Scale requires design from day one, with platform-based approaches cutting across departments. Customization becomes crucial as farmers differ sharply in needs, capital access and technology readiness.

Data-Driven Decision Making

India currently remains data-rich but insight-poor, with stored data providing zero value until converted into intelligence for timely decisions. The risk lies in becoming suppliers of raw data while importing intelligence if governments fail to build decision-intelligence capabilities.

Essential Requirements:

  • Investment in analytics capabilities
  • Embedding data into core decision workflows rather than parallel dashboards
  • Building data literacy among officials for judgment rather than compliance

Technology Sovereignty Development

Geopolitical environment demands non-negotiable technology sovereignty requiring long-term outlook and uncompromising commitment. True sovereignty encompasses owning critical intellectual property, shaping global standards, and controlling key supply chains.

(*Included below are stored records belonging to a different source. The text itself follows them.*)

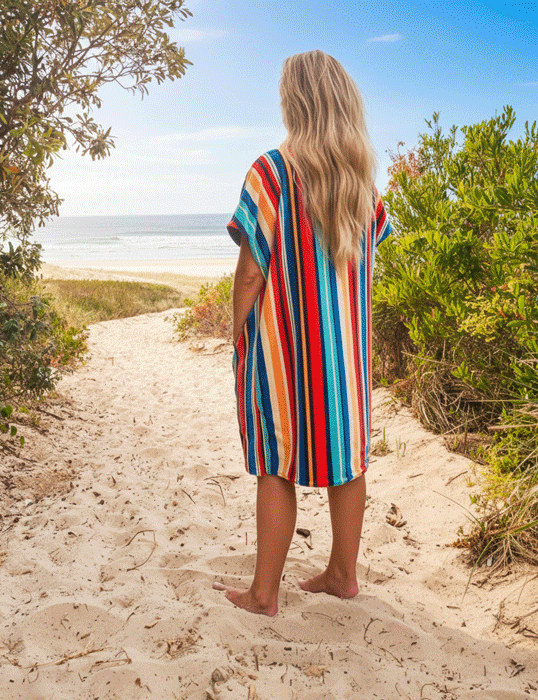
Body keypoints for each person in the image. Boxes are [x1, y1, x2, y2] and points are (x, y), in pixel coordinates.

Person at [213, 51, 392, 616]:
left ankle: (264, 594)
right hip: (346, 356)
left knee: (276, 461)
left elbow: (250, 271)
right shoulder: (361, 180)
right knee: (349, 458)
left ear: (296, 100)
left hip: (283, 350)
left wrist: (236, 331)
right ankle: (343, 573)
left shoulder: (271, 170)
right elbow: (364, 259)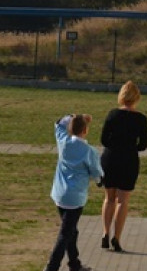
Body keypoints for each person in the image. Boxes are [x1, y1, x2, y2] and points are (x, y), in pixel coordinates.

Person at [44, 113, 103, 271]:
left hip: (59, 194)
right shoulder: (89, 151)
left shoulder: (63, 141)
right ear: (85, 130)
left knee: (71, 230)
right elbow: (96, 173)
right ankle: (52, 266)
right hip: (75, 198)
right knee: (65, 234)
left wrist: (74, 116)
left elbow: (58, 122)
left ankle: (74, 264)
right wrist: (99, 181)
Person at [99, 80, 147, 252]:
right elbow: (143, 145)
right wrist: (130, 146)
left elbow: (103, 140)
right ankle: (117, 237)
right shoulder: (141, 119)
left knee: (109, 198)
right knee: (123, 201)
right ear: (137, 97)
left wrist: (115, 144)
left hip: (110, 158)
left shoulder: (112, 114)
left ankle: (105, 232)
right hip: (128, 160)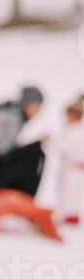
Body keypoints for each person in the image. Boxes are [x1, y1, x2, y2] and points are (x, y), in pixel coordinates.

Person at [53, 96, 84, 225]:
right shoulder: (76, 130)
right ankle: (68, 215)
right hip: (72, 167)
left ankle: (70, 217)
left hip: (73, 168)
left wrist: (53, 141)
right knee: (68, 193)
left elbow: (65, 148)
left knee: (70, 193)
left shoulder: (74, 130)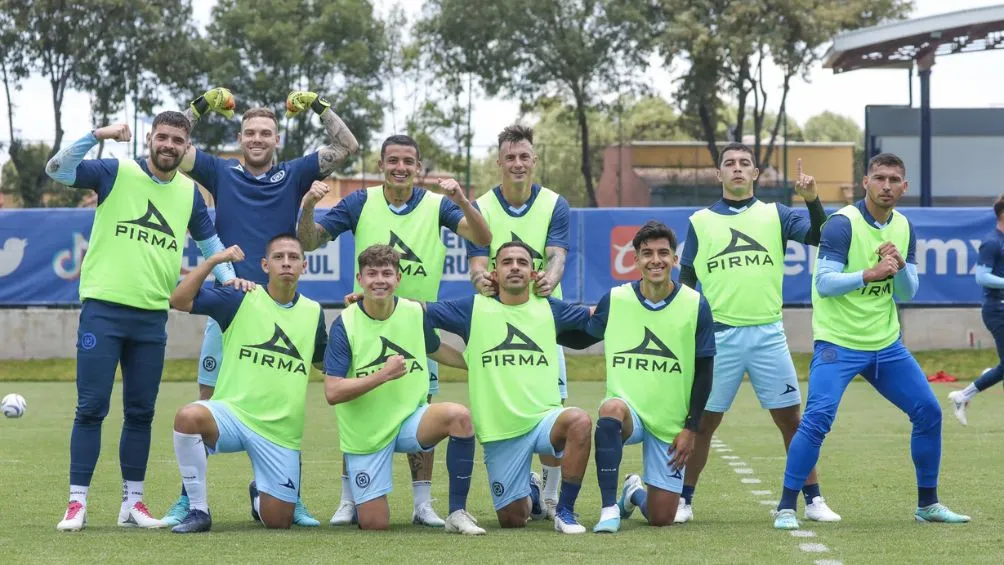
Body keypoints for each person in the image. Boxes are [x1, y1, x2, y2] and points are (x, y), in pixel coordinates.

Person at [162, 87, 358, 527]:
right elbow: (173, 140)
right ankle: (188, 499)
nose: (257, 139)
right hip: (230, 305)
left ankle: (287, 493)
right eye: (250, 132)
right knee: (207, 404)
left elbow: (347, 146)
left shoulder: (294, 173)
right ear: (240, 137)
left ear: (276, 139)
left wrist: (318, 105)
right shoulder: (220, 171)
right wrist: (201, 105)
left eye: (265, 133)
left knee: (285, 401)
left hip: (280, 306)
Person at [44, 114, 242, 531]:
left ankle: (132, 504)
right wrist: (98, 134)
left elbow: (209, 242)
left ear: (186, 147)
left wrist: (230, 279)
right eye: (162, 137)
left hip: (152, 316)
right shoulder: (116, 172)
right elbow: (57, 170)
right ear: (150, 138)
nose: (169, 145)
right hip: (103, 310)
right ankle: (77, 503)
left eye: (178, 140)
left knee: (141, 412)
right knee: (91, 408)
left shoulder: (189, 192)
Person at [298, 134, 491, 527]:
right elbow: (311, 242)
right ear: (381, 165)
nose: (400, 168)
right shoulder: (360, 201)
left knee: (423, 407)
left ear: (418, 167)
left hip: (416, 321)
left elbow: (483, 238)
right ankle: (349, 499)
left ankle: (423, 504)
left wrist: (461, 200)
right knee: (359, 406)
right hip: (366, 319)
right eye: (393, 161)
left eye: (408, 161)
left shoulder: (437, 205)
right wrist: (308, 207)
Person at [773, 153, 970, 529]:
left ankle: (927, 504)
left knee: (929, 412)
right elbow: (824, 283)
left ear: (904, 187)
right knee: (817, 419)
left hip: (886, 345)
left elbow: (908, 292)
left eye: (894, 180)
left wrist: (897, 266)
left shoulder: (905, 226)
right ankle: (785, 507)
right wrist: (870, 273)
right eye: (879, 178)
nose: (886, 186)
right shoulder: (841, 224)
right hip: (838, 343)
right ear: (865, 182)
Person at [678, 143, 839, 524]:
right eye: (729, 163)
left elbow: (821, 236)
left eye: (744, 163)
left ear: (755, 173)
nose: (737, 168)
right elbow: (686, 281)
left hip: (768, 334)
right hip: (719, 338)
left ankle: (813, 499)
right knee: (703, 423)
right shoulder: (700, 221)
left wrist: (812, 199)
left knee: (792, 422)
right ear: (718, 174)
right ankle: (684, 500)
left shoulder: (776, 214)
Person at [425, 241, 593, 534]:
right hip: (501, 432)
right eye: (507, 262)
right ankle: (533, 493)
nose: (515, 267)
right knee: (513, 520)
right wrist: (372, 302)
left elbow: (596, 316)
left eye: (522, 262)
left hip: (544, 419)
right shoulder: (472, 308)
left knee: (579, 420)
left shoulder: (550, 308)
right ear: (493, 273)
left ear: (533, 273)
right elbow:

Sovereignty Element: Current Status Target Transformation
Market Position: Service-led adopter Product-making nation
R&D Focus: External dependence Mission-driven indigenous development
Strategic Approach: Fragmented efforts National roadmap with commitment

Advanced Policy Design Integration

Governments globally move beyond digitizing services to embedding advanced technologies directly into policy design and decision-making. Digital twins now enable policy simulation and stress-testing before rollout, reducing risk and improving outcomes.

Continuous capacity development through platforms like IGOT (Integrated Government Online Training) becomes essential for ongoing learning and technology fluency across all states.

Proactive Risk Management

The most critical shift involves moving from reactive responses to anticipating risks. Today's threats extend beyond IT systems to national infrastructure, supply chains, cognitive warfare, and large-scale workforce disruption.

Emerging Risk Categories:

  • Quantum-enabled security breaches
  • Biosecurity challenges
  • Operational risks from fragmented procurement
  • Siloed data and weak institutional capacity

These represent national security and economic resilience risks requiring institutionalized continuous risk-horizon scanning.

Technology Foundation and Future Direction

India's digital public infrastructure demonstrates strength and inclusivity by design, with platforms becoming global benchmarks impacting billions of lives. However, the next phase demands end-to-end transformations across sectors to unlock exponential growth while re-engineering social landscapes for enhanced productivity and dignity.

The convergence of technological capabilities creates unprecedented opportunities to unlock enormous economic value, though it expands risk exposure at speeds governments struggle to manage. The choice remains clear: continue fragmented deployments with sub-optimal impact or re-imagine governance itself with clarity and conviction to establish foundations for truly Viksit Bharat.